I. Algorithms and accountability

Parking control services provide an example of how algorithms are increasingly used for automating public services. As algorithms are exact, fast and precise, they often promote better service efficiency, reliability and consistency. Paradoxically, algorithms can also make systematic errors, be biased and cause serious harms. For example, scanning systems may malfunction, or suffer from bugs. They may make mistakes and suggest the tickets be issued on invalid grounds. In these cases, who should take the responsibility – and on what grounds?

Although we say things like "yes, it was the algorithm’s fault and it is responsible for the wrong decision", we do not literally mean that contemporary algorithms would be morally guilty. Instead, the algorithms are causal factors that underlie the decisions. Mere causes, however, differ from morally responsible actions.

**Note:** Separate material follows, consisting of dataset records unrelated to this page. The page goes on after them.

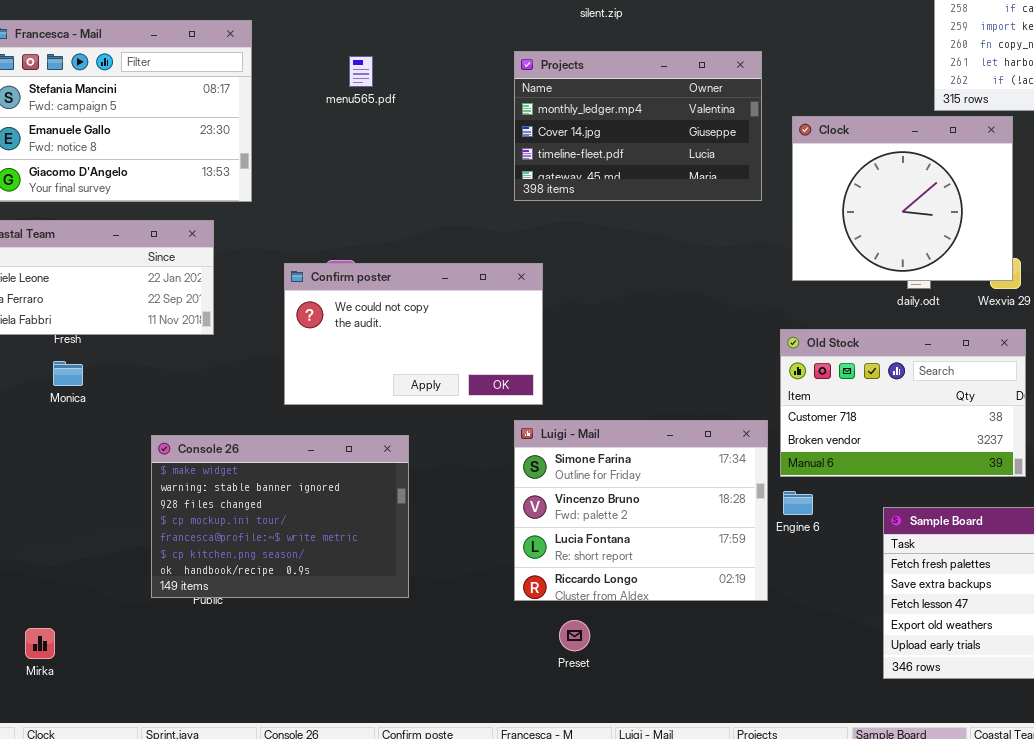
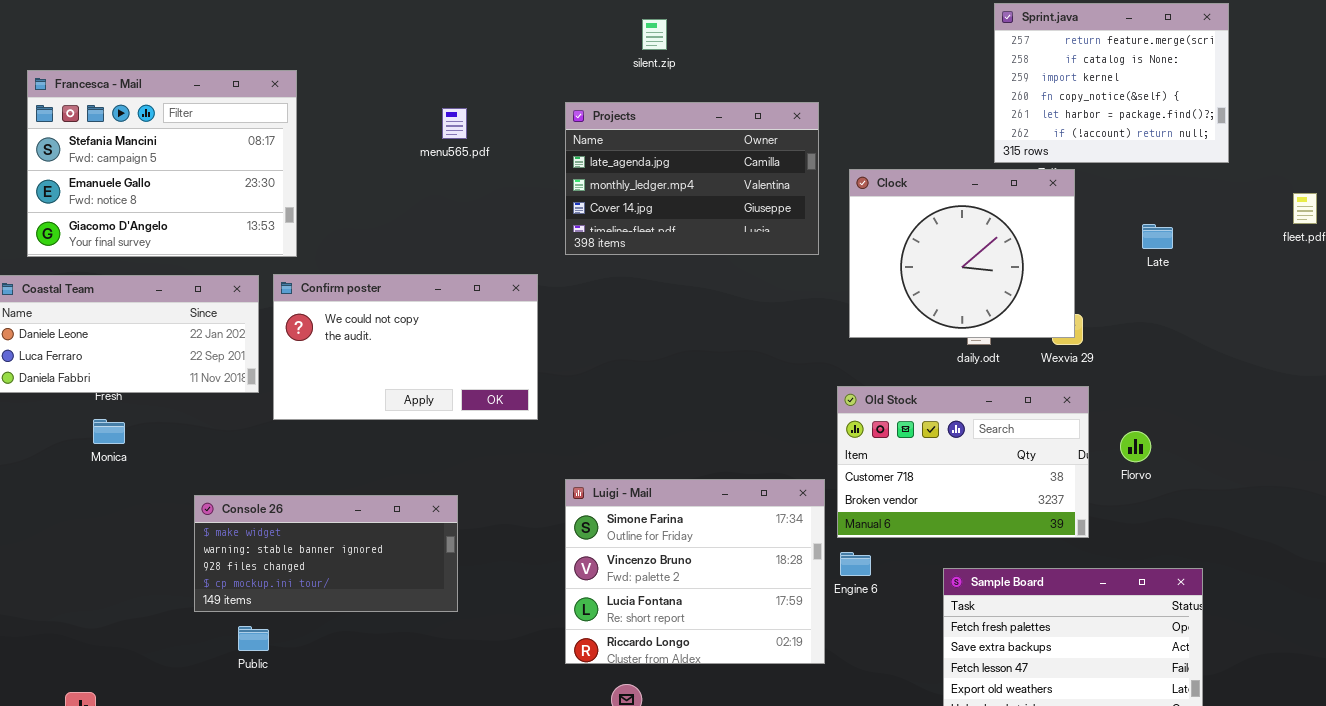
Projects: [514,51,762,201] -> [565,102,819,255], scrolled up 1 row
menu565.pdf: [349,56,373,87] -> [442,108,467,139], moved
Confirm poster: [284,263,543,405] -> [273,274,538,420], moved
Console 26: [151,435,409,598] -> [194,495,458,612], resized

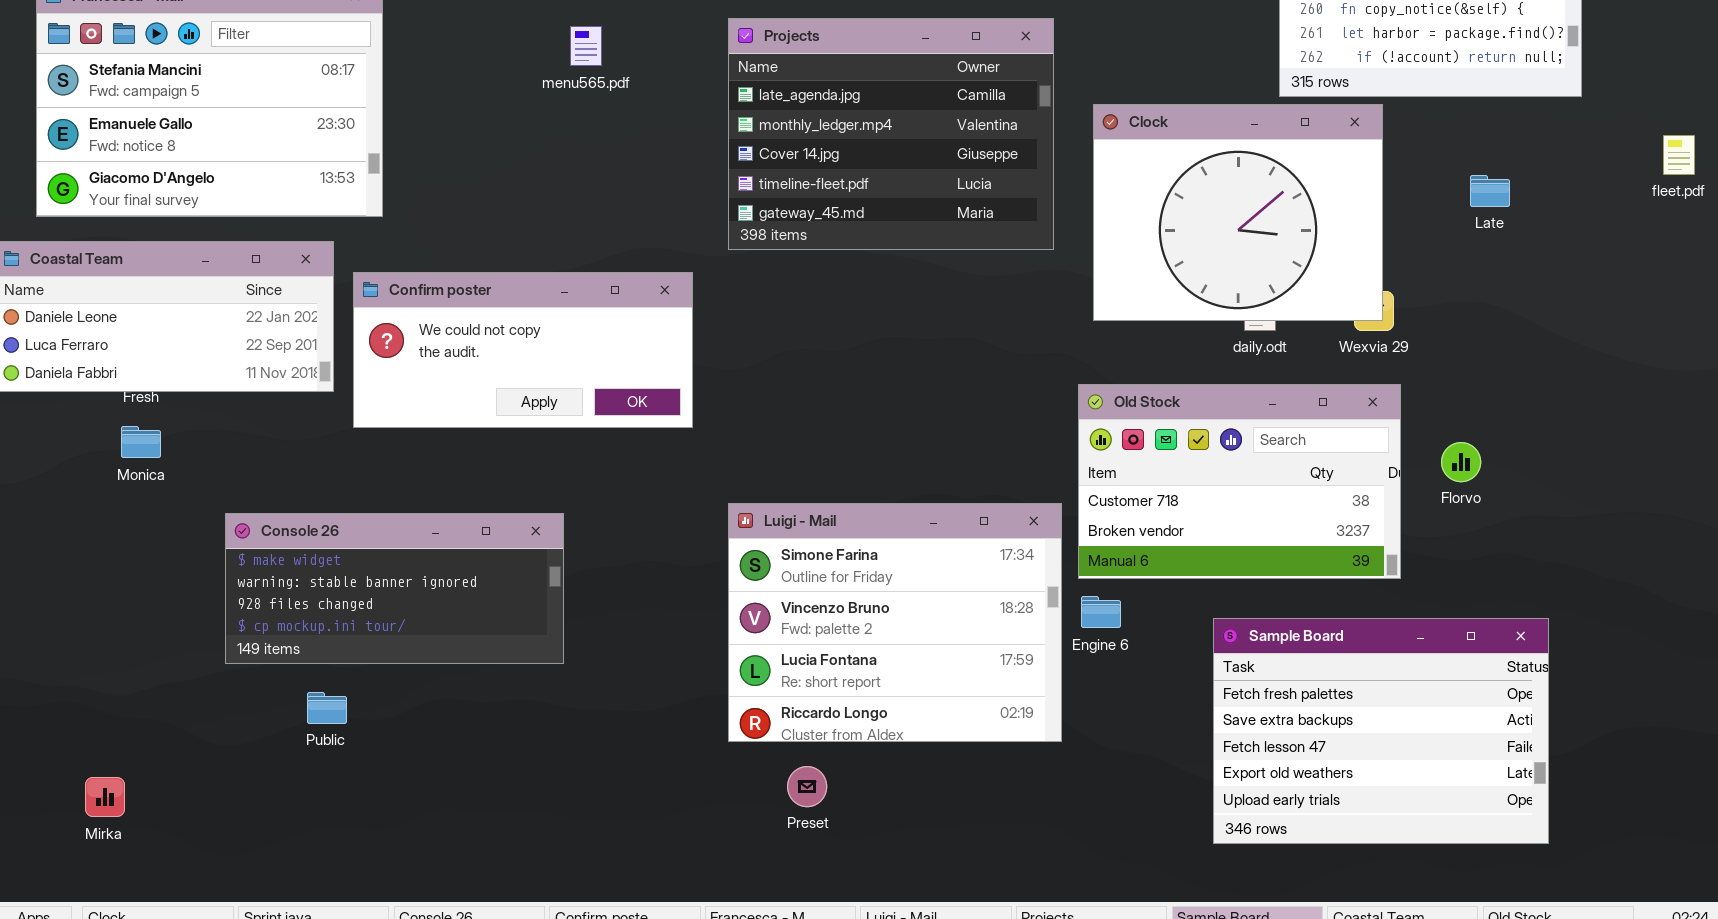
Projects: [565,102,819,255] -> [728,18,1054,250], resized
Confirm poster: [273,274,538,420] -> [353,272,693,428], resized
Console 26: [194,495,458,612] -> [225,513,564,664], moved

Even though algorithms themselves cannot be held accountable as they are not moral or legal agents, the organizations designing and deploying algorithms can be taken to be morally responsible through governance structures. Thus, in the case of the city of Amsterdam, it is the human inspector that makes the final decision – and also takes responsibility. However, one day the human inspector may be replaced by algorithms, too. Who, then, will take responsibility?